Jumlah pengunjung yang banyak ini membuat petugas wisata alam sangat sibuk, membuat pemilik warung-warung makan juga ikut sibuk dan akhirnya penjualan makanan/minuman meningkat. Sebagian besar warga senang jika tempat wisata ini dibilang “rame” tetapi ada suatu hal yang menggelitik di relung hati saya yaitu sampah yang dibuang sembarangan di sepanjang jalan menuju daerah wisata.

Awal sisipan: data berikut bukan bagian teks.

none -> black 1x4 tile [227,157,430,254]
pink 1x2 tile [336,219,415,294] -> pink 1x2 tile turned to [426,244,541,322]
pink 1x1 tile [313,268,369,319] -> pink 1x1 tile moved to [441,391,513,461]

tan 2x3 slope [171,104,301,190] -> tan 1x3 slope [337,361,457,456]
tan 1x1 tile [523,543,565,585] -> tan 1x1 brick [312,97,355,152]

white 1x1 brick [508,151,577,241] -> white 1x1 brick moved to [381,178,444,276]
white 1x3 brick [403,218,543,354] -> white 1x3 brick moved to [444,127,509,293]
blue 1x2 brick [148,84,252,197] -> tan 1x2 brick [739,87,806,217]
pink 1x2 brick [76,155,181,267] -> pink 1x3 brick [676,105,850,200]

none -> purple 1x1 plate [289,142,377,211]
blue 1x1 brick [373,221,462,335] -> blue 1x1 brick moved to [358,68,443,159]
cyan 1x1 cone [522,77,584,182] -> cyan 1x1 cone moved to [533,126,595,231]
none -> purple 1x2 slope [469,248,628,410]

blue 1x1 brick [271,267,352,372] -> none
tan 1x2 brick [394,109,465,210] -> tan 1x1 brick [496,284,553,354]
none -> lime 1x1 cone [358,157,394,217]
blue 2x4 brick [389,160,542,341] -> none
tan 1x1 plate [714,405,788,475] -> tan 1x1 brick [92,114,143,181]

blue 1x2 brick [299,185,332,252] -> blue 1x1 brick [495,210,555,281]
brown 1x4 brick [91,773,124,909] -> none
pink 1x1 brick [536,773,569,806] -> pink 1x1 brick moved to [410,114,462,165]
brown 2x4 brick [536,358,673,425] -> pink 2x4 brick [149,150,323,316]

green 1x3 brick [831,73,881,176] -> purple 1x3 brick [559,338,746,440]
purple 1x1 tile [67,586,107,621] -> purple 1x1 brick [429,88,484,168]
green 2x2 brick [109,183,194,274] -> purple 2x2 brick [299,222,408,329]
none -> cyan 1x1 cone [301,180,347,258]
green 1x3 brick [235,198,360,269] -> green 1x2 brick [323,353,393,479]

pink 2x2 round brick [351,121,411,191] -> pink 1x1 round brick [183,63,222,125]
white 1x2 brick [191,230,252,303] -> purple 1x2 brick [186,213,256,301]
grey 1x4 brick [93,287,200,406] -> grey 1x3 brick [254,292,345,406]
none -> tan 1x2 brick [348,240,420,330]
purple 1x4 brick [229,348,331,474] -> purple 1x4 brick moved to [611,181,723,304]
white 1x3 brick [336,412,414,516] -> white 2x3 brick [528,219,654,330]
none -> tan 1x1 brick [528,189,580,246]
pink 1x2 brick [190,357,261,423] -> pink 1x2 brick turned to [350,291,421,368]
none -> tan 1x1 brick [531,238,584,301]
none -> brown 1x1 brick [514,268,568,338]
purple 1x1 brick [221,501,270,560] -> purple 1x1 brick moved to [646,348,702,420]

Warga yang memiliki warung sudah menyediakan tempat sampah bahkan saudara saya yang membuka kantong parkir pun menyediakan tempat sampah agar para pengunjung membuang sampahnya di tempat sampah yang telah disediakan. Untuk tempat sampah di kawasan wisata sudah disedaiakn juga dan petugas kebersihan sering terlihat beberapa kali memeriksa sampah dalam sehari.
Kami berusaha untuk menjaga lingkungan kami bebas dari sampah karena hijaunya pepohonan dan rumput di sekitar tidak boleh ditambah dengan sampah plastik atau botol bekas. Akan terlihat sangat tidak menarik ketika pinggir jalan banyak sampah tercecer. Sampah adalah tanggung jawab masing-masing individu bukan tanggung jawab petugas kebersihan.
Petugas kebersihan hanya orang yang membantu kita membersihkan lingkungan dari sampah tapi bukan orang yang full 100% menjaga kebersihan lingkungan kita dari sampah. Masyarakat sekitar dan pengunjung wisata alangkah baiknya bekerjasama mengenai sampah yang merupakan tanggung jawab individu agar tempat wisata ini tidak ternodai oleh adanya banyak sampah. Ketika wajah sebuah desa berubah menjadi desa wisata alangkah baiknya jika semuanya dijaga yang dimulai dari hal kecil yaitu mengenai “membuang sampah tidak boleh sembarangan”.